San Diego - Aug. 10, 1999 -
SpaceDev has been awarded a contract to design small kick-stage motors for microsatellite applications. The Company's Integrated Space Systems, Inc. (ISS) wholly owned subsidiary will provide research support for "Streamlined Launch Services" and "Low Cost Space Technology Demonstrations" to the United States Office of Space Launch. The total value of the 9-month contract is worth $687,700.

ISS will study various system designs for a Secondary Payload Orbital Transfer Vehicle, or SPOTV. These concepts will employ key elements of the hybrid-rocket technology acquired by SpaceDev last year from the defunct American Rocket Company. AMROC spent millions of dollars in the 1980s and early 90s developing and extensively testing low-cost hybrid-rocket technology, but failed to find commercial support.

For decades, launch vehicles like those manufactured by Lockheed Martin, Boeing, and Orbital Sciences, have accommodated small "piggyback" spacecraft -- secondary payloads -- but few had any means of changing orbits once deployed from their host launch vehicle.

"ISS has identified a widespread need for small and inexpensive propulsion and guidance modules that can boost small secondary payloads from their drop-off orbits to more desirable orbits," said Phil Smith, President of ISS. "Our goal is to make secondary payloads become primary payloads."

Hybrid technology employs cylindrical cases filled with a solid, storable and relatively inert propellant material as fuel, fed by an appropriate gas or liquid as the oxidizer. Unlike other all-solid spacecraft kick-stages, hybrid motors can be restartable and throttleable, which allows for greater in-orbit operational flexibility.

The ISS micro kick-motors are designed to be low-cost, highly versatile, non-toxic, storable, restartable, throttleable, modular and scalable. They will be compatible with selected expendable launch vehicles, the Space Shuttle and future reusable launch vehicles.

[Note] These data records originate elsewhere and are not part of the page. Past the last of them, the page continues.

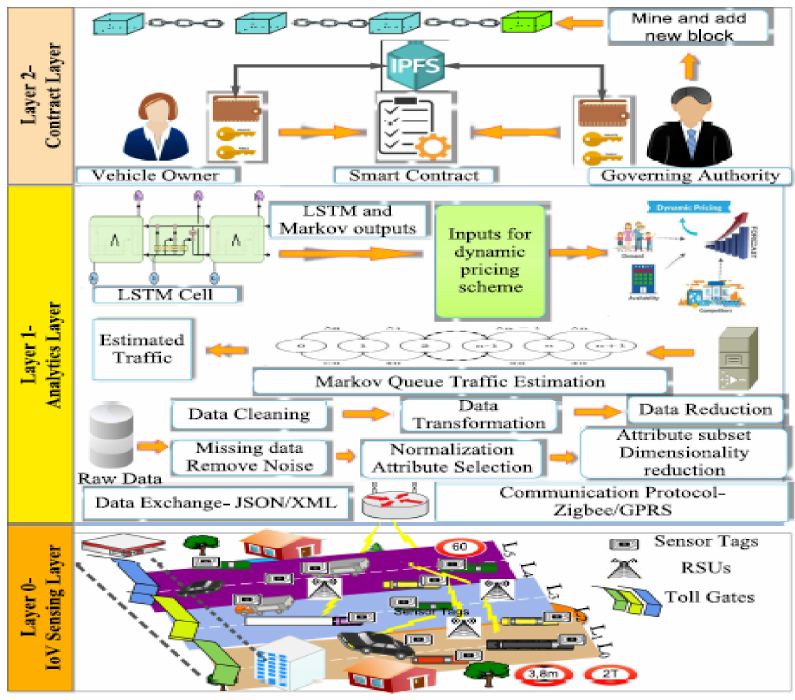
Figure 29. Dwara deep learning framework for dynamic toll pricing [176].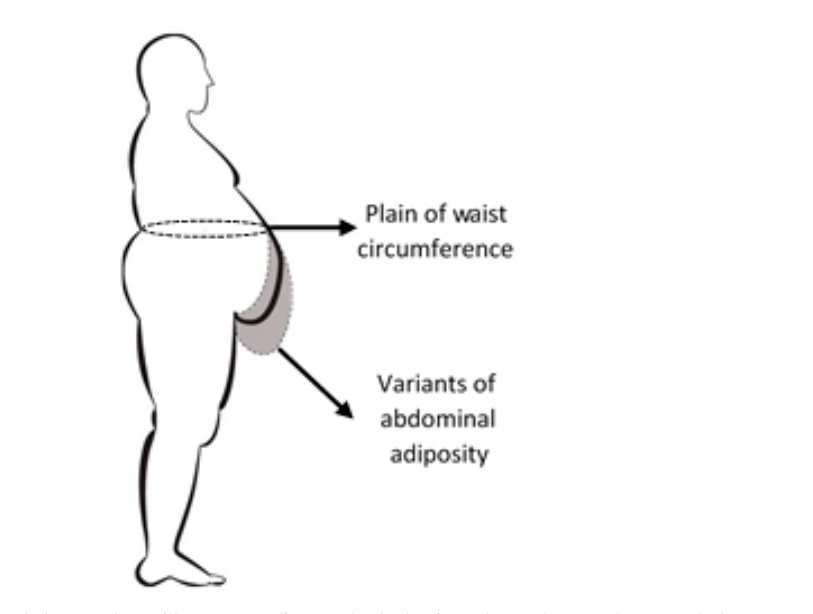
Figure 1. Thoracic-abdominal profile in case of non-alcoholic fatty liver disease (NAFLD) Figure 1. Thoracic ‐ abdominal profile in case of non ‐ alcoholic fatty liver disease (NAFLD) diagnosis.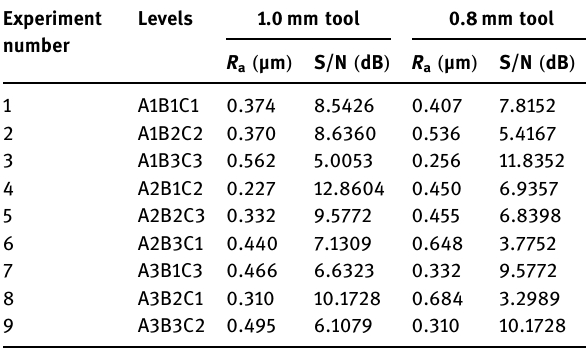
Table 4: Surface roughness and S/N values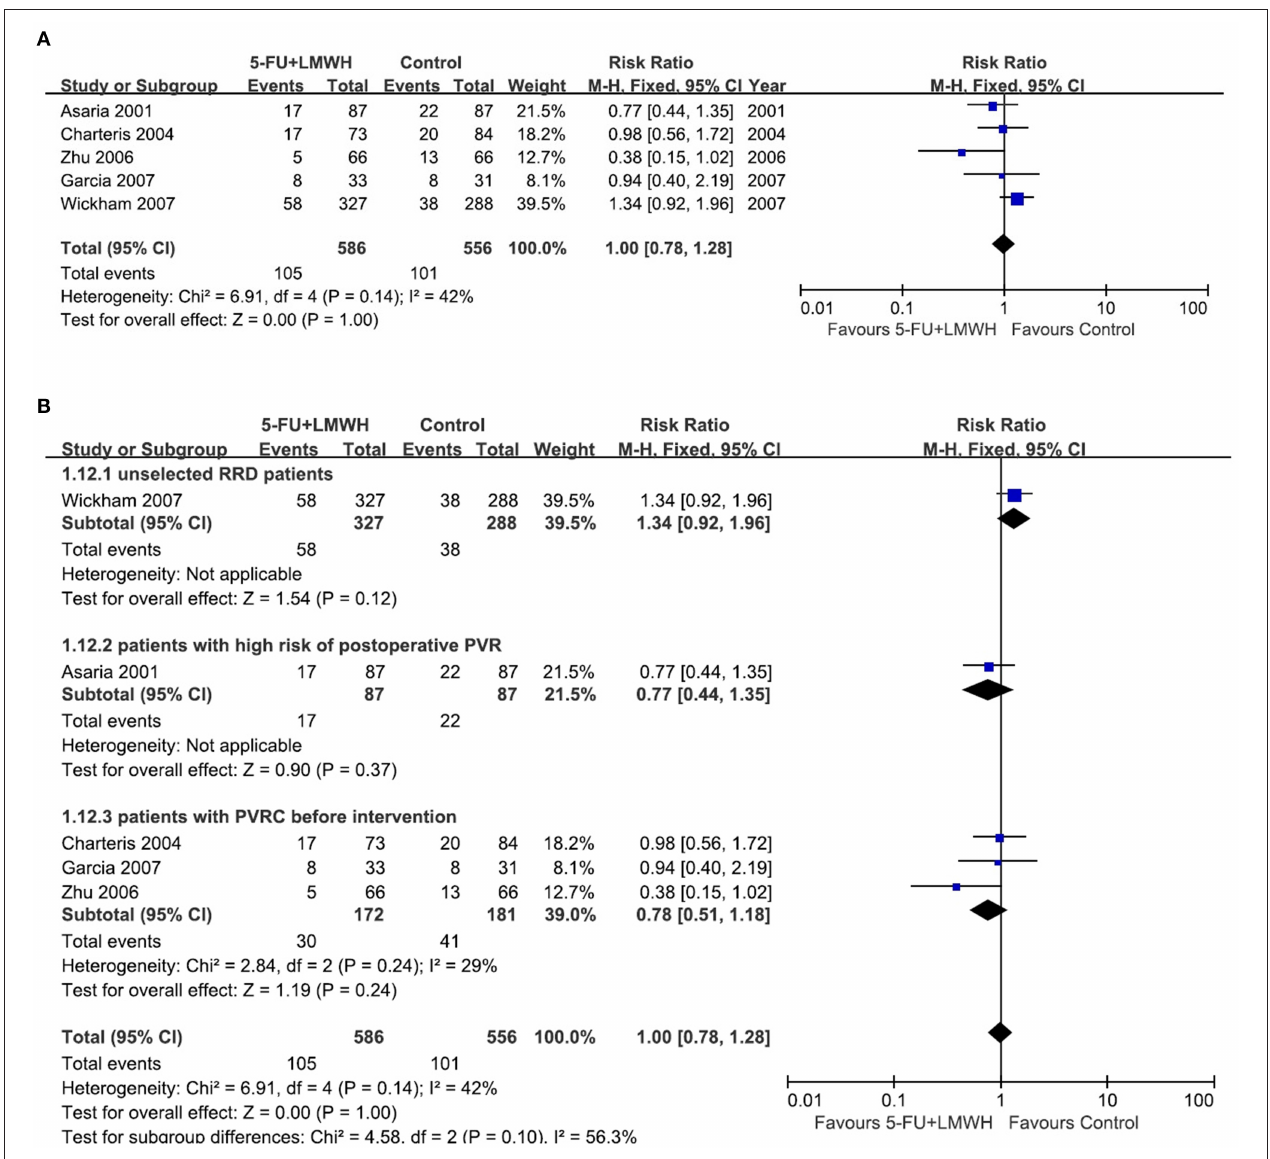
FIGURE 6 | Forest plots for the meta-analysis of the number of patients who underwent vitreoretinal reoperations. (A) Overall meta-analysis; (B) Subgroup analysis according to preoperative PVRC ratio.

"This new project allows us to accomplish another set of meaningful steps toward our goal of being the key provider of low-cost commercial microsatellites and systems for Earth orbit and beyond," said Jim Benson, Chairman and CEO of SpaceDev.

"The micro-spacecraft market is growing exponentially, and SpaceDev has already become a globally recognized leader in the field. An inexpensive kick stage like SPOTV enables microspacecraft to do missions they normally couldn't perform. "This could help get more small satellites launched by opening additional launch opportunities and fuel the demand for more small satellites like our MicroSil FedSat project for Australia," added Benson.